Ten years ago, hearing Justin Bieber’s voice on a country radio station would not have made much sense to fans of the genre.
But as country and pop music continue to blend, Bieber’s crossover hit “10,000 Hours” with country duo Dan + Shay has now spent six weeks on top of the Billboard.com “Hot Country Songs” chart.
Country music has been evolving for decades. After the arrival of hip-hop artist Lil Nas X’s “Old Town Road” on country charts this past summer, Bieber’s debut shouldn’t come as much of a surprise.
Other artists that have blurred the lines between country and pop, including Thomas Rhett, Sam Hunt and the up-and-coming group Old Dominion, have found recent success on country radio.
However, a group of “traditionalist” country artists still exists.
You may not hear them on the radio as much as mainstream acts, but their popularity among the country music fandom remains arguably equal to that of today’s pop-fueled country.
Midland, a neo-traditional country group formed in Dripping Spring, Texas, in 2016, has quickly risen to popularity since its debut single “Drinkin’ Problem” was released in 2017.
Band members Mark Wystrach, Jess Carson and Cameron Duddy mix acoustics with a ton of steel guitar, one of country music’s most legendary instruments, to form a sound that channels country legend George Strait’s early music.
Midland won “New Vocal Duo/Group of the Year” at the 2018 Academy of Country Music (ACM) Awards, and was nominated for “New Artist” and “Vocal Group” of the year in both 2018 and 2019 by the Country Music Association (CMA) Awards.
“Drinkin’ Problem” was nominated for a Grammy Award in 2017 for “Best Country Duo/Group Performance.”
The group’s sophomore album “Let It Roll” debuted atop Billboard’s “Top Country Albums” chart upon its release in August 2019. “Fourteen Gears,” “Mr.

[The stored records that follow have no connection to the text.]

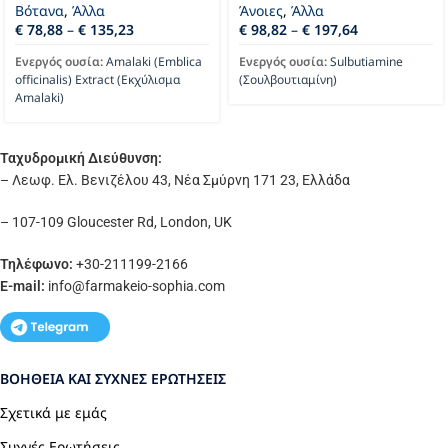
Βότανα
,
Άλλα
Άνοιες
,
Άλλα
€
78,88
–
€
135,23
€
98,82
–
€
197,64
Ενεργός ουσία:
Amalaki (Emblica
Ενεργός ουσία:
Sulbutiamine
officinalis) Extract (Εκχύλισμα
(Σουλβουτιαμίνη)
Amalaki)
Ταχυδρομική Διεύθυνση:
– Λεωφ. Ελ. Βενιζέλου 43, Νέα Σμύρνη 171 23, Ελλάδα
– 107-109 Gloucester Rd, London, UK
Τηλέφωνο:
+30-211199-2166
E-mail:
info
@farmakeio-sophia.com
ΒΟΉΘΕΙΑ ΚΑΙ ΣΥΧΝΈΣ ΕΡΩΤΉΣΕΙΣ
Σχετικά με εμάς
Συχνές Ερωτήσεις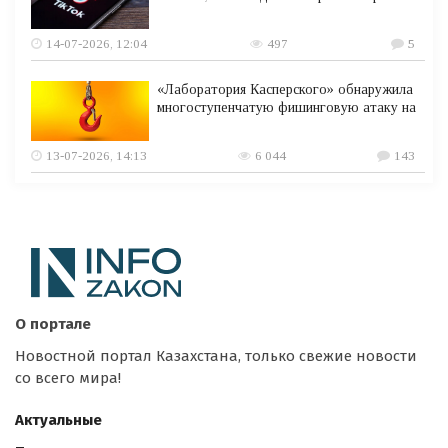
14-07-2026, 12:04
497
5
«Лаборатория Касперского» обнаружила
многоступенчатую фишинговую атаку на
13-07-2026, 14:13
6 044
143
О портале
Новостной портал Казахстана, только свежие новости
со всего мира!
Актуальные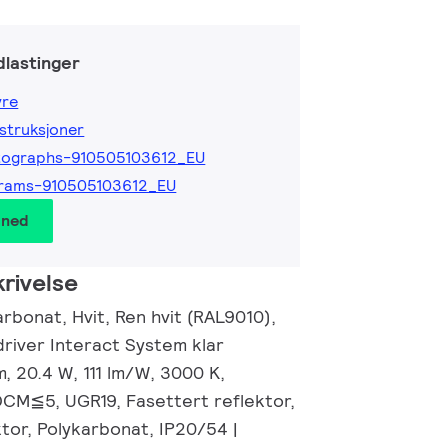
lastinger
yre
nstruksjoner
tographs-910505103612_EU
grams-910505103612_EU
 ned
rivelse
rbonat, Hvit, Ren hvit (RAL9010),
 driver Interact System klar
, 20.4 W, 111 lm/W, 3000 K,
DCM≦5, UGR19, Fasettert reflektor,
tor, Polykarbonat, IP20/54 |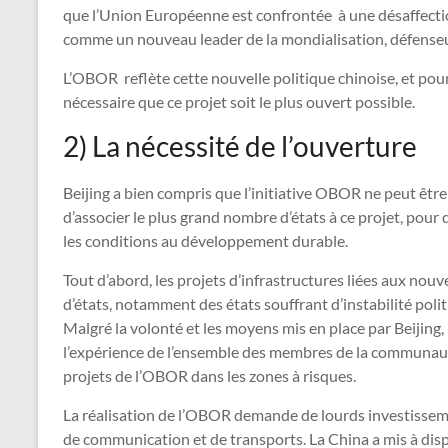
que l’Union Européenne est confrontée à une désaffectio
comme un nouveau leader de la mondialisation, défenseu
L’OBOR reflète cette nouvelle politique chinoise, et pour q
nécessaire que ce projet soit le plus ouvert possible.
2) La nécessité de l’ouverture
Beijing a bien compris que l’initiative OBOR ne peut être
d’associer le plus grand nombre d’états à ce projet, pour d
les conditions au développement durable.
Tout d’abord, les projets d’infrastructures liées aux nou
d’états, notamment des états souffrant d’instabilité politi
Malgré la volonté et les moyens mis en place par Beijing, 
l’expérience de l’ensemble des membres de la communau
projets de l’OBOR dans les zones à risques.
La réalisation de l’OBOR demande de lourds investissem
de communication et de transports. La China a mis à dispo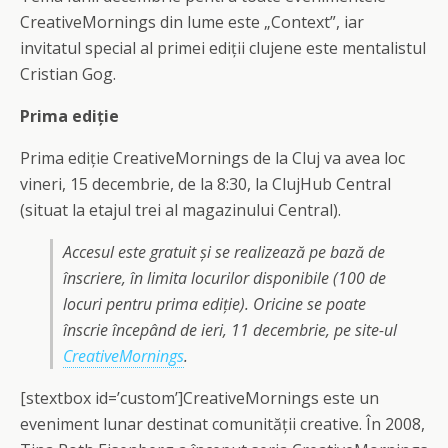
CreativeMornings din lume este „Context”, iar
invitatul special al primei ediții clujene este mentalistul
Cristian Gog.
Prima ediție
Prima ediție CreativeMornings de la Cluj va avea loc
vineri, 15 decembrie, de la 8:30, la ClujHub Central
(situat la etajul trei al magazinului Central).
Accesul este gratuit și se realizează pe bază de
înscriere, în limita locurilor disponibile (100 de
locuri pentru prima ediție). Oricine se poate
înscrie începând de ieri, 11 decembrie, pe site-ul
CreativeMornings
.
[stextbox id=’custom’]CreativeMornings este un
eveniment lunar destinat comunității creative. În 2008,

Lonely” and “Cheatin’ Songs” are some of my personal favorites from the album.
While Midland has continued to channel the spirit of 1980s and '90s traditional country, a faction of modern artists from Kentucky have revived the “outlaw” movement that made legends such as Willie Nelson and Waylon Jennings famous.

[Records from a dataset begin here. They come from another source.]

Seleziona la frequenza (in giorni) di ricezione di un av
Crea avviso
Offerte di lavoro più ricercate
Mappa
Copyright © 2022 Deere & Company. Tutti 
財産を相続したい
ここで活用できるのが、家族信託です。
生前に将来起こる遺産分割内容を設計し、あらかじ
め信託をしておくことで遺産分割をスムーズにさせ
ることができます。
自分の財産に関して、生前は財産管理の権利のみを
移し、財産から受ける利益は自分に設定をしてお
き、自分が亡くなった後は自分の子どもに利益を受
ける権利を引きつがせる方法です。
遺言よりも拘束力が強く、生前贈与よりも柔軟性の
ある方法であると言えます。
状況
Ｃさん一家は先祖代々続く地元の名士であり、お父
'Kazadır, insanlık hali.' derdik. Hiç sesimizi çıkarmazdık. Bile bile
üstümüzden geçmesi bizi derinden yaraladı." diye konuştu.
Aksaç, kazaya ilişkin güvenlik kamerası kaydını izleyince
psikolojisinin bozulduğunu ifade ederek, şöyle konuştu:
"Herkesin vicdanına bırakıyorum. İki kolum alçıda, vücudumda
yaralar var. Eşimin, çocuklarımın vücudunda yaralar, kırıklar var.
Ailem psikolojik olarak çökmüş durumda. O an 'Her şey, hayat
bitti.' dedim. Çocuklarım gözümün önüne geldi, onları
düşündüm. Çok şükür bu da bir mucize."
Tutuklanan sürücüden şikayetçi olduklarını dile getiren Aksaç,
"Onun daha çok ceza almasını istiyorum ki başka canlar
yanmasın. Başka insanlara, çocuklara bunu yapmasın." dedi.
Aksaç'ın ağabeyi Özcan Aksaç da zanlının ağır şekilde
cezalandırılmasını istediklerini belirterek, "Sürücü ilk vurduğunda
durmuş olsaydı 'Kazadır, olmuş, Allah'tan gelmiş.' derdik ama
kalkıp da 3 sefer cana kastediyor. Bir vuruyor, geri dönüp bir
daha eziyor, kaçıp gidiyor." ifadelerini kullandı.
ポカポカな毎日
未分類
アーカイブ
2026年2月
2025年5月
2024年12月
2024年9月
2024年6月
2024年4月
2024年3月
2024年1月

Perhaps the most well-known of the modern Kentucky-born singers is Chris Stapleton, who rose to fame after his recording of “Tennessee Whiskey” became a hit in 2015. The song was originally recorded by David Allan Coe in 1981, and then by George Jones in 1983.
Stapleton’s music echoes the sounds of Jennings from the 1970s and 80s, while his raspy voice resembles that of '90s country star Travis Tritt.

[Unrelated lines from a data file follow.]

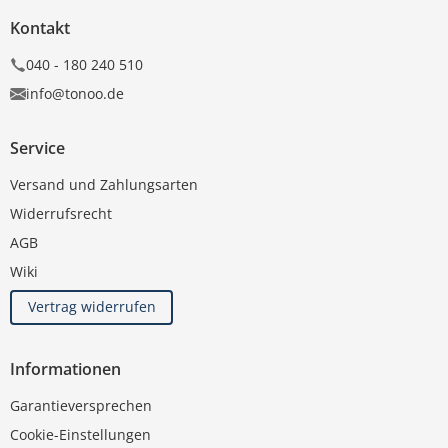
Kontakt
040 - 180 240 510
info@tonoo.de
Service
Versand und Zahlungsarten
Widerrufsrecht
AGB
Wiki
Vertrag widerrufen
Informationen
Garantieversprechen
Cookie-Einstellungen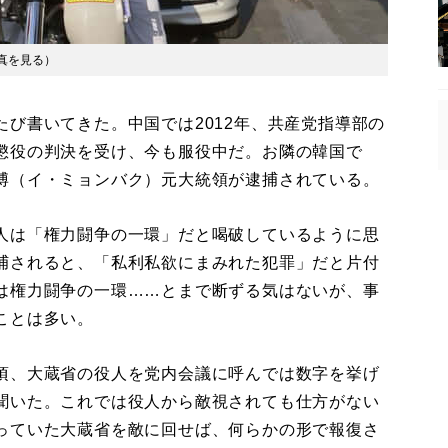
真を見る
）
び書いてきた。中国では2012年、共産党指導部の
懲役の判決を受け、今も服役中だ。お隣の韓国で
博（イ・ミョンバク）元大統領が逮捕されている。
人は「権力闘争の一環」だと喝破しているように思
捕されると、「私利私欲にまみれた犯罪」だと片付
は権力闘争の一環……とまで断ずる気はないが、事
ことは多い。
頃、大蔵省の役人を党内会議に呼んでは数字を挙げ
聞いた。これでは役人から敵視されても仕方がない
っていた大蔵省を敵に回せば、何らかの形で報復さ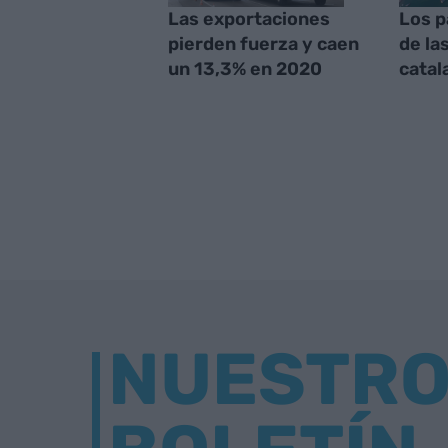
Las exportaciones
Los p
pierden fuerza y caen
de la
un 13,3% en 2020
catal
NUESTR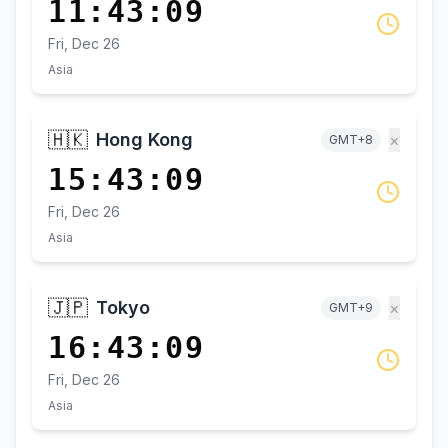
11:43:09
Fri, Dec 26
Asia
🇭🇰
Hong Kong
×
GMT+8
15:43:09
Fri, Dec 26
Asia
🇯🇵
Tokyo
×
GMT+9
16:43:09
Fri, Dec 26
Asia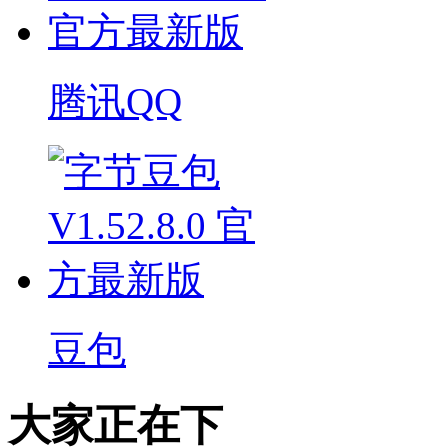
腾讯QQ
豆包
大家正在下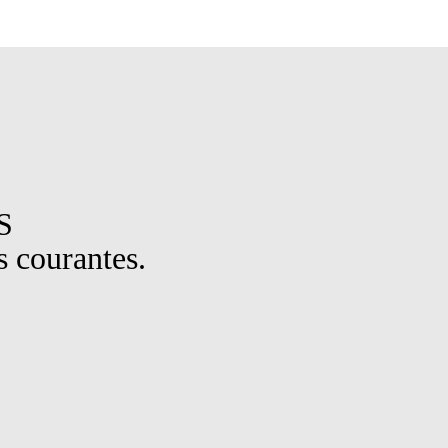
S
 courantes.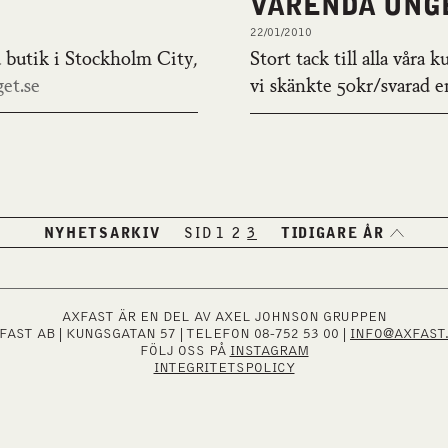
VARENDA UNG
22/01/2010
 butik i Stockholm City,
Stort tack till alla våra
et.se
vi skänkte 50kr/svarad e
NYHETSARKIV
SID
1
2
3
TIDIGARE ÅR
AXFAST ÄR EN DEL AV AXEL JOHNSON GRUPPEN
FAST AB | KUNGSGATAN 57 | TELEFON 08-752 53 00 |
INFO@AXFAST
FÖLJ OSS PÅ
INSTAGRAM
INTEGRITETSPOLICY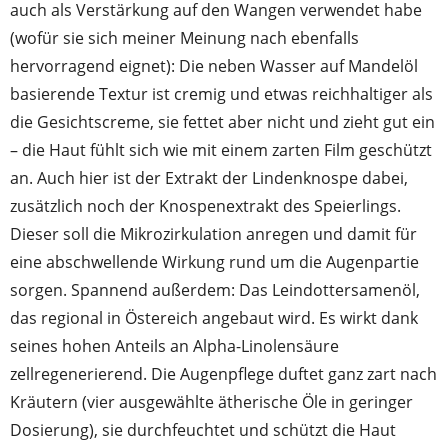
auch als Verstärkung auf den Wangen verwendet habe
(wofür sie sich meiner Meinung nach ebenfalls
hervorragend eignet): Die neben Wasser auf Mandelöl
basierende Textur ist cremig und etwas reichhaltiger als
die Gesichtscreme, sie fettet aber nicht und zieht gut ein
– die Haut fühlt sich wie mit einem zarten Film geschützt
an. Auch hier ist der Extrakt der Lindenknospe dabei,
zusätzlich noch der Knospenextrakt des Speierlings.
Dieser soll die Mikrozirkulation anregen und damit für
eine abschwellende Wirkung rund um die Augenpartie
sorgen. Spannend außerdem: Das Leindottersamenöl,
das regional in Östereich angebaut wird. Es wirkt dank
seines hohen Anteils an Alpha-Linolensäure
zellregenerierend. Die Augenpflege duftet ganz zart nach
Kräutern (vier ausgewählte ätherische Öle in geringer
Dosierung), sie durchfeuchtet und schützt die Haut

Stapleton has won five Grammy Awards, seven ACM awards, 10 CMA Awards and has been nominated for dozens of others.
If you’re a fan of Stapleton, you’ll enjoy the music of Tyler Childers and Sturgill Simpson, two fairly new artists that have gained popularity over the past several years.
Childers’ third album, “Country Squire,” debuted at number one on the Billboard country chart in August 2019.
The Lawrence County, Kentucky native mixes influences of bluegrass and traditional country to form a raw sound that is hard to find in today’s country landscape.
Simpson, who produced each of Childers’ two most recent albums, put his name on the map in 2014 after his sophomore album, titled “Metamodern Sounds in Country Music,” reached number eight on the Billboard country chart.
Of course, there is a middle ground in the genre, between the sounds of Stapleton and Dan + Shay.
Artists such as Luke Combs, Jon Pardi and Morgan Wallen have become extremely popular within the last three years by mixing modern popular country trends with traditional sounds.
So, don’t fear, country music fans. With the amount of music available for listening in the digital age, there is something, or someone, for everyone.